How to tell when you need more memory?

Discussion in 'Mac Pro' started by usna92, Oct 31, 2018.

  1. usna92 macrumors member

    usna92

    Joined:
    Mar 16, 2011
    Location:
    Seattle
    #1
    I currently have MP2010 with 2 x 3.33 GHz 6-Core Intel Xeon, 32GB Ram at 1333MHz, and a RX480. I was wondering if there was any value in upgrading any of the major components here CPUs, RAM, or video card. This is mostly a development machine, with some video processing (iMovie) not Final Cut Pro (yet). I am interesting in learning to use photoshop, but not quite there yet. I was looking at what is most likely the limiting resource and I was thinking memory, but being able to determine whether or not you need more memory is difficult. What methods are people using to determine that?
     
  2. AliGT83 macrumors member

    Joined:
    Jul 17, 2018
    #2
    After a day of normal use, open activity monitor, open the memory tab and then at the bottom look for swap used. If it says 0 bytes you never used all of the installed ram. If the value is higher I would consider start adding ram or at leasts fast SSDs on a pcie adapter so the penalty for swapping is less noticeable.
     
  3. pl1984 macrumors 68020

    Joined:
    Oct 31, 2017
    #3
    I'm in agreement with AliGT83 with one exception. I would recommend opening Activity Monitor while you're performing your work. You want to look at the memory pressure section. It's fairly intuitive in what it's telling you but if you need assistance with interpretation just ask.

    I noticed you did not mention an SSD. I would recommend installing one, even if it's a SATA SSD in one of the Mac Pro's standard hard drive slots. Development involves a lot of random disk I/O and an SSD should make a noticeable difference in your compile times (as well as other areas). Activity Monitor can also help you with disk usage.

□ □ □ □ □

- _Task requirements_
1) In the forum thread, which tab of Activity Monitor does AliGT83 say to open?
2) Translate this sentence from the forum thread into Spanish: "Activity Monitor can also help you with disk usage."
3) In the forum thread, between "3. pl1984 macrumors" and "with disk usage.", inclusive, substitute "Task Manager" for "Activity Monitor" and give that passage again.
The lines play no part in this work.

□ □ □ □ □

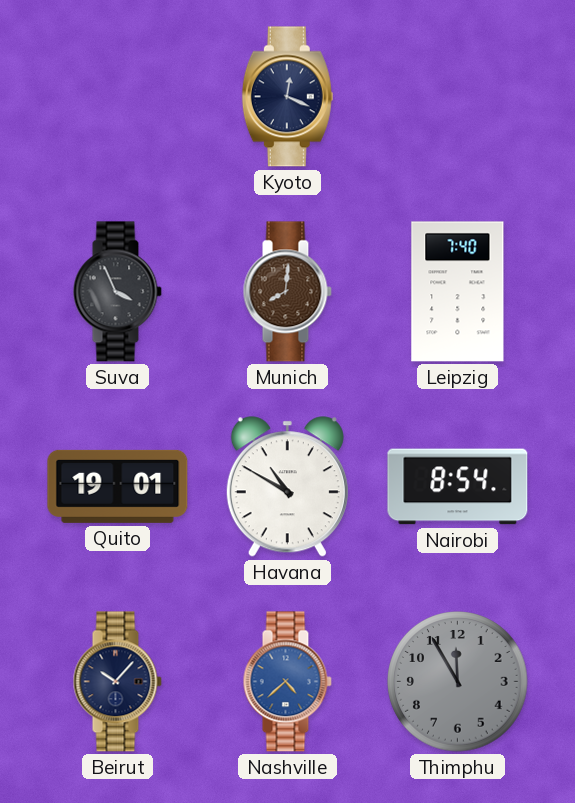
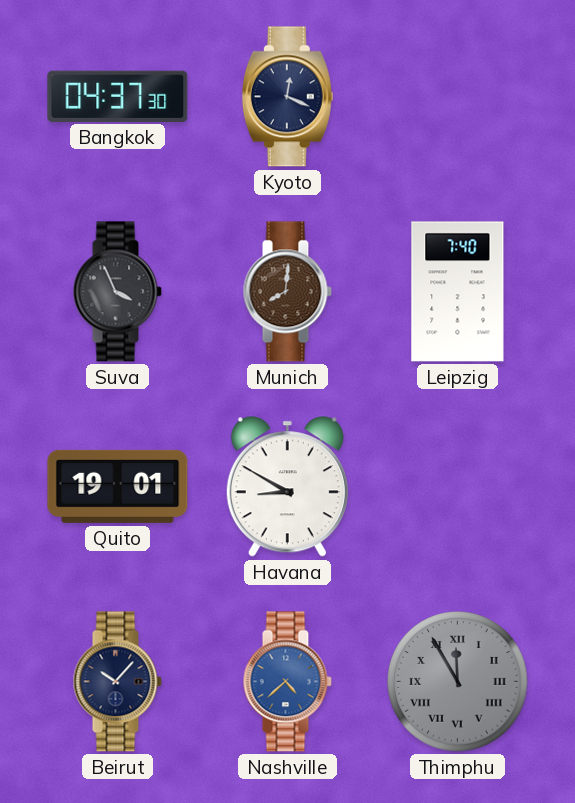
Bangkok: none -> 04:37
Havana: 10:50 -> 8:50
Nairobi: 8:54 -> none
Thimphu numerals: Arabic -> Roman
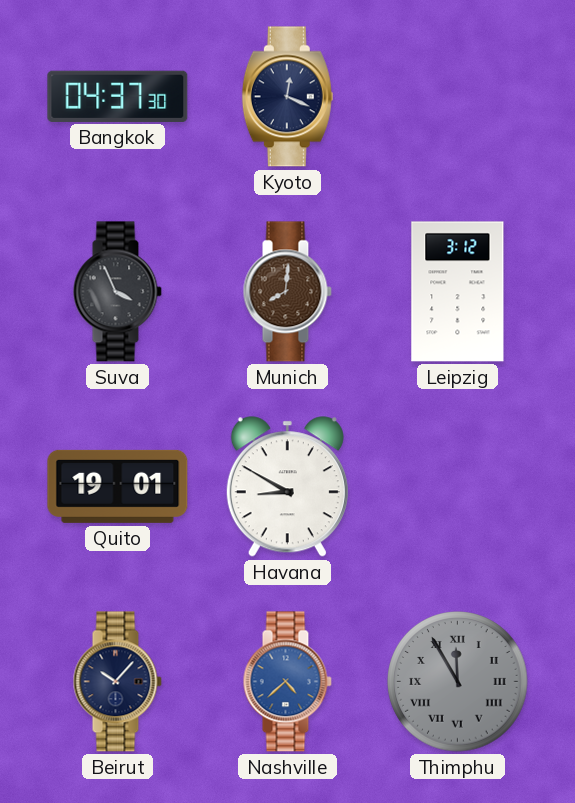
Leipzig: 7:40 -> 3:12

□ □ □ □ □

- _Task results_
1) The memory tab.

2) Activity Monitor también puede ayudarte con el uso del disco.

3)
3. pl1984 macrumors 68020

    Joined:
    Oct 31, 2017
    #3
    I'm in agreement with AliGT83 with one exception. I would recommend opening Task Manager while you're performing your work. You want to look at the memory pressure section. It's fairly intuitive in what it's telling you but if you need assistance with interpretation just ask.

    I noticed you did not mention an SSD. I would recommend installing one, even if it's a SATA SSD in one of the Mac Pro's standard hard drive slots. Development involves a lot of random disk I/O and an SSD should make a noticeable difference in your compile times (as well as other areas). Task Manager can also help you with disk usage.